You have absolutely no evidence to support your conclusion? It's not even really a logical argument, it's just a series of statements.

You have proposition A, "entry criteria have not changed recently" and proposition B "FM grade boundaries have gone up". You have done nothing to show that either A or B imply a new proposition C "this was a result of unis talking to unis".

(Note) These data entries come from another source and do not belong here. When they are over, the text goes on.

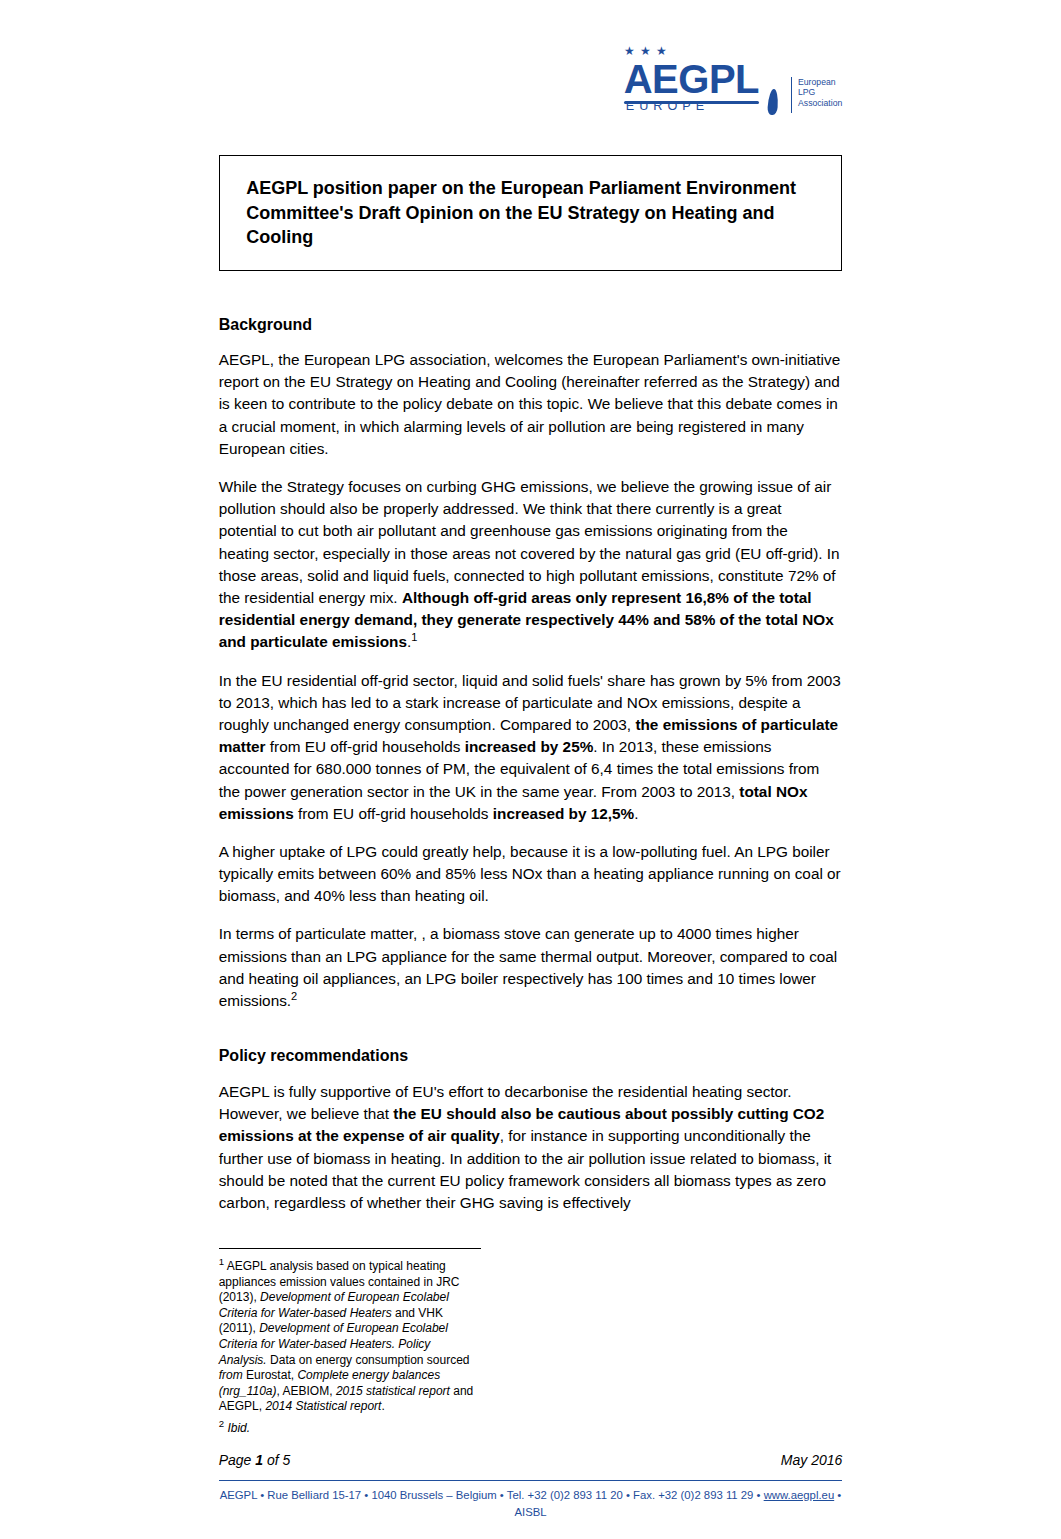★ ★ ★
AEGPL
EUROPE
European
LPG
Association
AEGPL position paper on the European Parliament Environment Committee's Draft Opinion on the EU Strategy on Heating and Cooling
Background
AEGPL, the European LPG association, welcomes the European Parliament's own-initiative report on the EU Strategy on Heating and Cooling (hereinafter referred as the Strategy) and is keen to contribute to the policy debate on this topic. We believe that this debate comes in a crucial moment, in which alarming levels of air pollution are being registered in many European cities.
While the Strategy focuses on curbing GHG emissions, we believe the growing issue of air pollution should also be properly addressed. We think that there currently is a great potential to cut both air pollutant and greenhouse gas emissions originating from the heating sector, especially in those areas not covered by the natural gas grid (EU off-grid). In those areas, solid and liquid fuels, connected to high pollutant emissions, constitute 72% of the residential energy mix. Although off-grid areas only represent 16,8% of the total residential energy demand, they generate respectively 44% and 58% of the total NOx and particulate emissions.1
In the EU residential off-grid sector, liquid and solid fuels' share has grown by 5% from 2003 to 2013, which has led to a stark increase of particulate and NOx emissions, despite a roughly unchanged energy consumption. Compared to 2003, the emissions of particulate matter from EU off-grid households increased by 25%. In 2013, these emissions accounted for 680.000 tonnes of PM, the equivalent of 6,4 times the total emissions from the power generation sector in the UK in the same year. From 2003 to 2013, total NOx emissions from EU off-grid households increased by 12,5%.
A higher uptake of LPG could greatly help, because it is a low-polluting fuel. An LPG boiler typically emits between 60% and 85% less NOx than a heating appliance running on coal or biomass, and 40% less than heating oil.
In terms of particulate matter, , a biomass stove can generate up to 4000 times higher emissions than an LPG appliance for the same thermal output. Moreover, compared to coal and heating oil appliances, an LPG boiler respectively has 100 times and 10 times lower emissions.2
Policy recommendations
AEGPL is fully supportive of EU's effort to decarbonise the residential heating sector. However, we believe that the EU should also be cautious about possibly cutting CO2 emissions at the expense of air quality, for instance in supporting unconditionally the further use of biomass in heating. In addition to the air pollution issue related to biomass, it should be noted that the current EU policy framework considers all biomass types as zero carbon, regardless of whether their GHG saving is effectively
1 AEGPL analysis based on typical heating appliances emission values contained in JRC (2013), Development of European Ecolabel Criteria for Water-based Heaters and VHK (2011), Development of European Ecolabel Criteria for Water-based Heaters. Policy Analysis. Data on energy consumption sourced from Eurostat, Complete energy balances (nrg_110a), AEBIOM, 2015 statistical report and AEGPL, 2014 Statistical report.
2 Ibid.
Page 1 of 5
May 2016
AEGPL • Rue Belliard 15-17 • 1040 Brussels – Belgium • Tel. +32 (0)2 893 11 20 • Fax. +32 (0)2 893 11 29 • www.aegpl.eu • AISBL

Grade boundaries vary year on year, and grade inflation has long been acknowledge to be an issue. Also contrary to your assertion entry criteria haven't changed, they have been shifting for years due to grade inflation. The issue is that for many of the "top" unis, they are limited in what they can actually ask for due to already asking for the maximum or near maximum grades available. There is a ceiling on A-level offers, there is no A** grade after all...

In any case, don't let me stop you from wearing your tinfoil hat...
ok, let me ask my question another way: is the government and exam boards going to continue with their grade hammering this year so it gets back to 2019 levels?
Original post by soulthm
ok, let me ask my question another way: is the government and exam boards going to continue with their grade hammering this year so it gets back to 2019 levels?

They plan on making the proportions of people getting each grade the same as (or as close as possible to) in 2019.

People just did better this year in further maths than most other years (possibly due to the advance information), hence the higher grade boundaries.